Introduction
What is new?
- •
The UL-MAS items with rating scales demonstrated adequate fit to the Rasch model in people with stroke at both admission and discharge, supporting the transformation of the ordinal scores into interval-level measurements.
- •
Rasch-based scoring demonstrated more precision in differentiating patient groups than the conventional summative scoring in measuring upper limb function using the UL-MAS.
- •
In addition to establishing better precision of the Rasch-based scoring, the present study empirically demonstrated that the gains in precision were significantly higher when measuring the construct at the extreme range of the scale.
- •
The results of the present study provided additional incentive for using Rasch-based scoring when measuring clinical outcomes using rating scales.
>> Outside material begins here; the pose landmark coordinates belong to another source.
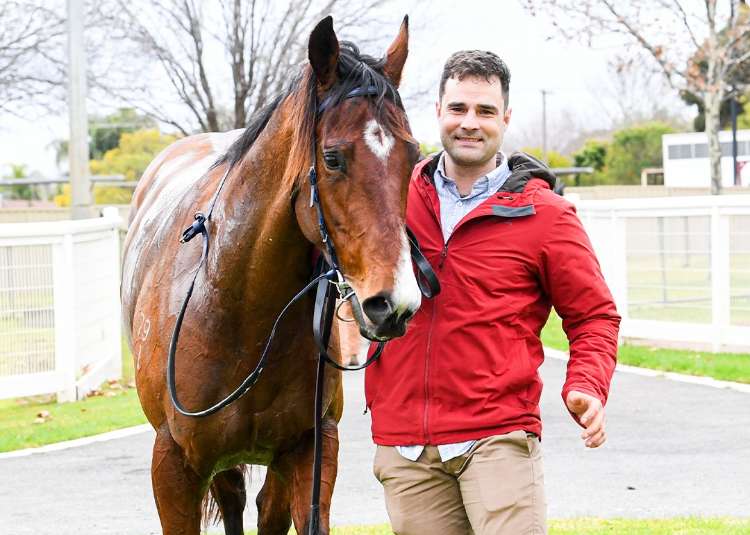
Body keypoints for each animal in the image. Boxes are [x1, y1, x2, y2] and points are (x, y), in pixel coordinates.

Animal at [121, 16, 420, 535]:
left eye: (412, 155)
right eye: (333, 158)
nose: (394, 304)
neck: (239, 309)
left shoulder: (311, 451)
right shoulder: (174, 465)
Rating scales are widely used by researchers and clinicians to measure latent individual characteristics or constructs that are related to health outcomes [1], [2]. Typically, scores from individual scale items are summed without any weighting or standardization to generate a scale score to represent the degree to which the construct being measured is present [3], [4]. Summative scoring assumes that all the items are measured on the same interval scale, and each item is equally related to the underlying construct being measured [5]. However, summative scores are rank ordered and may not represent a true linear and continuous measurement with a constant unit of measurement that is amenable to mathematical operations [3], [6]. As such, a change or difference of one point may vary in meaning across the continuum of the scale. This creates a methodological challenge for performing mathematical operations on summative scores, in which ordinal “numbers” do not have any underlying number line with an equal interval and only represent “greater than” or “less than” quantities [7]. This also raises subsequent clinical concerns that the effect of any intervention may not be truly reflected or captured by using the conventional summative scores.
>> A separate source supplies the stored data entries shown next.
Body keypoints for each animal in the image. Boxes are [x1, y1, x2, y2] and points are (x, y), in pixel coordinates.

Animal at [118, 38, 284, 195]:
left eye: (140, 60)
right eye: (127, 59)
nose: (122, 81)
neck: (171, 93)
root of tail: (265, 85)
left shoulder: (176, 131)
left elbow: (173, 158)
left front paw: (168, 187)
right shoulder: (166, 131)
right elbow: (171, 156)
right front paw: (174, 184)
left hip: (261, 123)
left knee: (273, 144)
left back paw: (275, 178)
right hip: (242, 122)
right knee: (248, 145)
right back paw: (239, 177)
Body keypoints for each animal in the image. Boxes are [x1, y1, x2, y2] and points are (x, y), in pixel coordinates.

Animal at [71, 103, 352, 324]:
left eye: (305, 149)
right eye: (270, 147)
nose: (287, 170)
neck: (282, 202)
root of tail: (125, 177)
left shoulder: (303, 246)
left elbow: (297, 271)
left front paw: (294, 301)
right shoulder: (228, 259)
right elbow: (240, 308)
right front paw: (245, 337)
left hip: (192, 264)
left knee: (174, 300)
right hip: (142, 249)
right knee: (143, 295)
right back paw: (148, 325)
Item response theory (IRT) is an alternative model-based approach that has been commonly used to transform summative scores into interval-like measurements [3], [8]. IRT postulates that the probability of producing a certain response on a specific item is a function of the underlying construct [9]. Under the IRT algorithm, measurement errors can be more accurately adjusted for sample independence and invariance. In addition, item parameters (e.g., difficulty levels) and individual ability parameters can be measured separately [9]. It has been argued, therefore, that scoring based on IRT methods could offer greater accuracy and responsiveness than conventional summative scoring in measuring health-related outcomes for clinical measures based on rating scales [10], [11]. On the contrary, a recent simulation study demonstrated that IRT-based and summative scores are comparable in predicting outcomes [12]. More work is needed, therefore, to determine which type of scoring should be used to compare groups in clinical practice or research.
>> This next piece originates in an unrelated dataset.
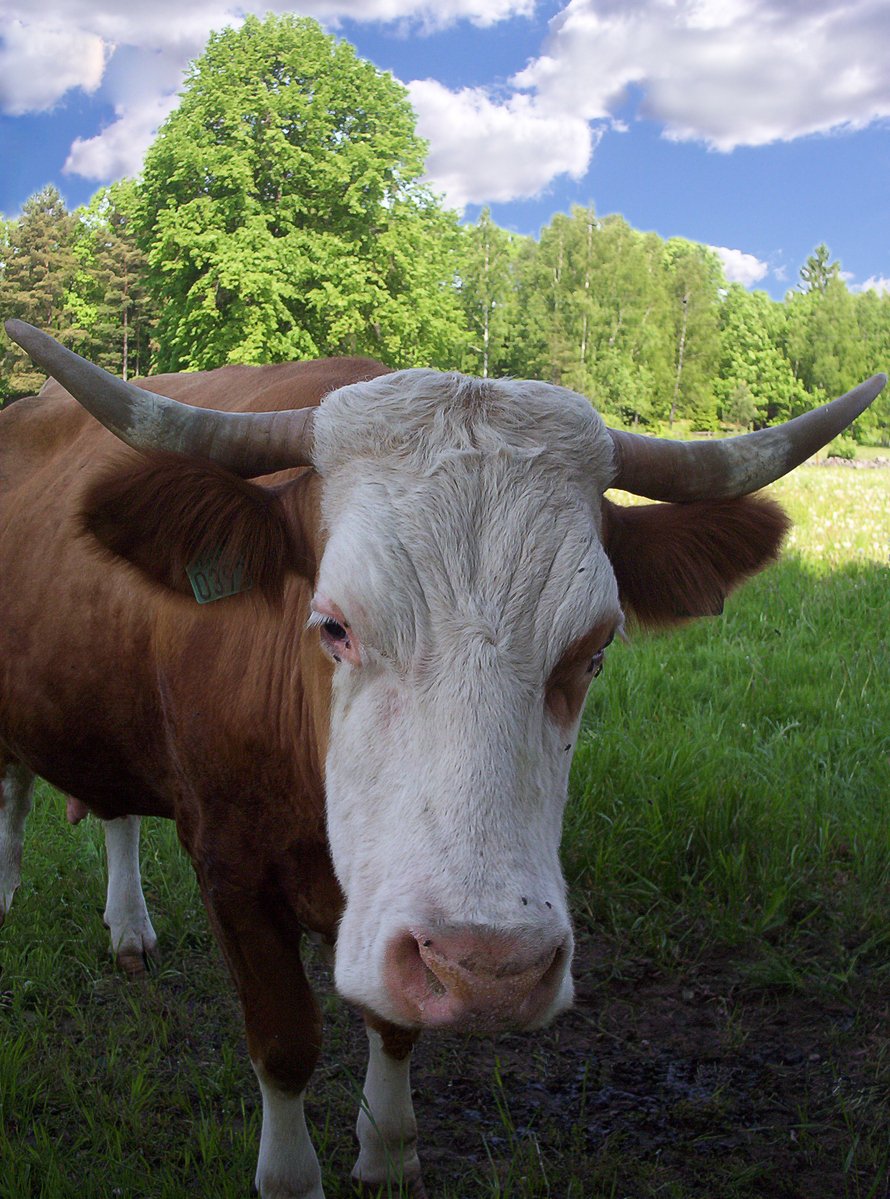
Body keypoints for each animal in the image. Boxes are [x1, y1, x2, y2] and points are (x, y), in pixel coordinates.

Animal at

The purpose of this study was to compare the discriminatory ability of Rasch-based and conventional summative scoring using a clinical measure rating scale. Data were from a cohort study that used the upper limb subscale of the Motor Assessment Scale (UL-MAS) to assess upper limb function of patients with stroke [13]. Summative scores of UL-MAS have been used widely to evaluate stroke patients’ progress in arm and hand motor recovery [1], [14], [15]. Although the psychometric properties of the scale have been well studied [16], [17], [18], it remains challenging to accurately detecting differences between patient groups or assessing improvement over time. The present study used an innovative method involving a “relative precision” (RP) index [19], [20] to compare the discriminatory ability of the two scoring methods. Specifically, this article assessed the RP of Rasch-based and conventional summative scoring to differentiate between the two patient groups expected to differ in terms of poststroke discharge destination.